- _PROBLEMS AND TASKS_
A - In the passage on charities and political activities under the ITA, what are the three designations for registered charities?
B - Carry on the passage on charities and political activities under the ITA, picking up after its final sentence.

- _SELECTED PASSAGE_
━━━━━━━━━━━━━━━━━━━━━━━━━━━━━━
By way of background, under the ITA, there are three types of designations for registered charities, namely, charitable organizations, public foundations, and private foundations, which are separately defined and regulated.7 Under the ITA, a charitable organization must devote all of its resources to charitable activities carried on by the organization itself,8 while a charitable foundation must be constituted and operated exclusively for charitable purposes.9 As such, organizations that are organized solely or in part for political purposes would not be eligible for registration. However, the ITA does not define what is “charitable” or what is “political”; the courts have been left with this responsibility through developments in the common law.

Notwithstanding the prohibition on political purposes for charities at common law, the Notice of Ways and Means Motions in 1985 announced that registered charities would be permitted to engage in a limited amount of political activities as long as the activities were ancillary and incidental and substantially all of their resources were devoted to their charitable activities or purposes.10 The ITA was subsequently amended to reflect these legislative changes for charitable organizations and charitable foundations.11 As well, subsection 149.1(1.1) of the ITA was also amended12 to ensure that expenditures on political activities were not included as part of the disbursement quota requirements, since expenditures on political activities were not considered to be expenditures on charitable activities.13

While these amendments to the ITA permit charities to engage in some political activities to a limited extent, the Act still does not define what is “charitable” or “political.” Eligibility for charitable registration under the federal income tax regime is based on meeting the common law definition of charity, as developed through the courts. This common law definition is therefore vital to the Canadian charitable sector because there is no statutory definition to explain the terms “charity” or “political” within the ITA.
━━━━━━━━━━━━━━━━━━━━━━━━━━━━━━
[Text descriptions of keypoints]
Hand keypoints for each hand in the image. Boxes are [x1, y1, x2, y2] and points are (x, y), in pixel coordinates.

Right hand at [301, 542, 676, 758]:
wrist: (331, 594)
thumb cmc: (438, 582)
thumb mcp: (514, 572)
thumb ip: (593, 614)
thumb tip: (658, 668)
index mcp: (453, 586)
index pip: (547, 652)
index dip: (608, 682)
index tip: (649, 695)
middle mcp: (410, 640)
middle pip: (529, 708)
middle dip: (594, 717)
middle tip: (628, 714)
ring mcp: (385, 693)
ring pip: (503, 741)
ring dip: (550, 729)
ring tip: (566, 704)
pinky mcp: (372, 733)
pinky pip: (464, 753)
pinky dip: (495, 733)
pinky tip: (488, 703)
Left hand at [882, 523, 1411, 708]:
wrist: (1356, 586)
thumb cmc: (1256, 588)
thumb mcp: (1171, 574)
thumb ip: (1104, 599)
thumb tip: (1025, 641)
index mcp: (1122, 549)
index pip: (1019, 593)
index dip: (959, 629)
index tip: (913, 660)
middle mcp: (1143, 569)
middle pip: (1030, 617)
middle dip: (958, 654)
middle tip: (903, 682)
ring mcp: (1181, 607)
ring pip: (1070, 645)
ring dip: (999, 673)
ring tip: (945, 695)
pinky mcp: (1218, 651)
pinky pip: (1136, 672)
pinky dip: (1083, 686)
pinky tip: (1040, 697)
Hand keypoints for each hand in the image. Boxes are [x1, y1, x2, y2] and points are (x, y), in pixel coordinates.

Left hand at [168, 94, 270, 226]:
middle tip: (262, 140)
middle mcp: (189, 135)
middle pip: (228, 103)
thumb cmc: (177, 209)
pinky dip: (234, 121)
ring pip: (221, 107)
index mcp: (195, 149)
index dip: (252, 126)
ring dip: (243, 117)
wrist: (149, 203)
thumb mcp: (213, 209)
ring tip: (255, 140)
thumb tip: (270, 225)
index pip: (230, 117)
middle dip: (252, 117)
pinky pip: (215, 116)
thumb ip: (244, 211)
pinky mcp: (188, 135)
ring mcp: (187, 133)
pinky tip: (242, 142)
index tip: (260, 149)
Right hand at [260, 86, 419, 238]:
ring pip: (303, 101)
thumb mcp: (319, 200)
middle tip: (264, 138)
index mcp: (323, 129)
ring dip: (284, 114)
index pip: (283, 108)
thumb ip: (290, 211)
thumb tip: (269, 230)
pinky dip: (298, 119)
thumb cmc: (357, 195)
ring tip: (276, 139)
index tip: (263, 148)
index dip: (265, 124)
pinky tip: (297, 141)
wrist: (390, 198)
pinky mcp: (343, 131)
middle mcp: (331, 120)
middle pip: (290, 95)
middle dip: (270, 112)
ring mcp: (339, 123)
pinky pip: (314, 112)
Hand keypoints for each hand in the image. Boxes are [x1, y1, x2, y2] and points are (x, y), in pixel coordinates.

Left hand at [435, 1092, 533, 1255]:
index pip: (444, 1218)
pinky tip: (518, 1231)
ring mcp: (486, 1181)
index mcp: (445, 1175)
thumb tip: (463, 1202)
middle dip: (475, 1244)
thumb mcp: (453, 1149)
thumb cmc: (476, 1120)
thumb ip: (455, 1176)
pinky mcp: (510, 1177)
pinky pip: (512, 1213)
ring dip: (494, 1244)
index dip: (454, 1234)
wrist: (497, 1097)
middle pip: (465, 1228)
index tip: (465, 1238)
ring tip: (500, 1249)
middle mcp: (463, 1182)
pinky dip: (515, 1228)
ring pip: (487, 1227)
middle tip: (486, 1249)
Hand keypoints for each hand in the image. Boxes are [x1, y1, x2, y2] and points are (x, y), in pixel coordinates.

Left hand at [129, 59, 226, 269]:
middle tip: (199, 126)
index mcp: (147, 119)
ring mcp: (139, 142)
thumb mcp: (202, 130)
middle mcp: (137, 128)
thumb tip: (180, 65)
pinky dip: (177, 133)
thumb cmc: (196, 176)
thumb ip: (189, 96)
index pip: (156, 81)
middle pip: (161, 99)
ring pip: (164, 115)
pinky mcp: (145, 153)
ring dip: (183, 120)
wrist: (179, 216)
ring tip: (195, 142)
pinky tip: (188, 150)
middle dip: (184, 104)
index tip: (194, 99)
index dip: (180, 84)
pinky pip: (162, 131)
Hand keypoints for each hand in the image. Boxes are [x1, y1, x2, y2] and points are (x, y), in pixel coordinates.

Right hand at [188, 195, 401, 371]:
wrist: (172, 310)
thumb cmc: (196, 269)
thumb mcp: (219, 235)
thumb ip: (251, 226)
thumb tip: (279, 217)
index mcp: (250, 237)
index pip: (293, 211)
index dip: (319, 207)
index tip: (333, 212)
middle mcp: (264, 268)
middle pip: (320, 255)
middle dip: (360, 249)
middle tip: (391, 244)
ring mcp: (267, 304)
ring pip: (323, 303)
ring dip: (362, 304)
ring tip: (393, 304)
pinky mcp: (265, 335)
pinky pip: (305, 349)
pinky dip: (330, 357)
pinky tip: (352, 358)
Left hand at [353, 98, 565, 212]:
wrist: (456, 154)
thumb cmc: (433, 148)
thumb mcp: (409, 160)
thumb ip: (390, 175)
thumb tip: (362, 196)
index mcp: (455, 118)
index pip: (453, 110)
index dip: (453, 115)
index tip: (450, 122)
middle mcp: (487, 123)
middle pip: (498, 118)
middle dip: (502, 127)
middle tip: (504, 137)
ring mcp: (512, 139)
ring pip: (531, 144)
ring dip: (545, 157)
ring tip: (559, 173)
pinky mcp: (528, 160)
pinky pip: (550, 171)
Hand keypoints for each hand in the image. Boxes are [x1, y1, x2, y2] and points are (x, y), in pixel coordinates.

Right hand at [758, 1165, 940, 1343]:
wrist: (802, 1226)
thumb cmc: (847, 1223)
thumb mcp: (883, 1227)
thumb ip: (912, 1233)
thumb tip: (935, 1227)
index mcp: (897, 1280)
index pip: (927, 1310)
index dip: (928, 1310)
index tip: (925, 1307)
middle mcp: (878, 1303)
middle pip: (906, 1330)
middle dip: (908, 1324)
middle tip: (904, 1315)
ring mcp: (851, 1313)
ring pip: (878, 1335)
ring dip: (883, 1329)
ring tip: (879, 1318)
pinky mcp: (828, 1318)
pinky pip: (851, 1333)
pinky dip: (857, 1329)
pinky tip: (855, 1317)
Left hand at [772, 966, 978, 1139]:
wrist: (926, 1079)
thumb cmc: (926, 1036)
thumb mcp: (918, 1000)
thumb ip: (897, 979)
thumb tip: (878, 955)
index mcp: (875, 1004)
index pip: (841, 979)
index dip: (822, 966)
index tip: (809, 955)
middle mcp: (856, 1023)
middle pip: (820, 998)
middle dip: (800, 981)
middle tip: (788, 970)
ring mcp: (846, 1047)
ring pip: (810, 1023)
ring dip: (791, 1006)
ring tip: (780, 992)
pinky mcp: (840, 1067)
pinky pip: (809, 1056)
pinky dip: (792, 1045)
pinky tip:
━━━━━━━━━━━━━━━━━━━━━━━━━━━━━━
- _RESULTS OF THE EXERCISE_
A - Charitable organizations, public foundations, and private foundations.

B -
Meaning of “political purposes” at common law

Since there is no definition of what is “charitable” or “political” under the ITA, eligibility for charitable registration is based on meeting the common law definition of charity, as developed in courts. The distinction between what is a political purpose and what is a charitable purpose in Canada has been the subject of considerable judicial deliberation over the years. This section of the article reviews the meaning of “political purposes” at common law and illustrates the apparent challenges in forming a clear definition.

In this regard, it is established law that trusts for political purposes are not charitable. The House of Lords in the leading case of Bowman v. Secular Society, Ltd.14 held that a trust for political purposes is not charitable, not because it is illegal, but because the court has no means of judging whether a proposed change in the law will or will not be for the public benefit. This principle was further clarified in McGovern v. Attorney General,15 which involved an organization attempting to pormote the releaseof prisoners of conscience and the abolishment of torture and other degrading human practices. In brief, the court held that “political purposes” are not charitable and that they include promoting the interests of a political party, promoting changing the law in a country, or promoting changing government policies or decisions.

The 1985 decision of Scarborough Community Legal Services v. The Queen16 was the first judicial commentary on the question of political activities in Canada. The organization was established to operate as a community legal clinic, but the court felt their activities involved “sustained” efforts to influence the policy-making process. The court accepted the organization’s argument that there is a difference between an organization’s “primary and incidental purposes,” in that an organization should not lose its charitable status “because of some quite exceptional and sporadic activity in which it may be momentarily involved.” However, the organization’s application for charitable status was denied because its political activities were found to constitute an essential part of its actions and were not only “incidental” to some other of its charitable activities.

Following the Scarborough Community Legal Services decision and the subsequent amendment of the ITA in 1985 referred to above, there were a series of cases between 1985 and 2002 that dealt with various aspects of political purposes and activities. A common theme examined in these cases was whether the purposes and activities in question were charitable as advancing education or whether they were in fact “political.”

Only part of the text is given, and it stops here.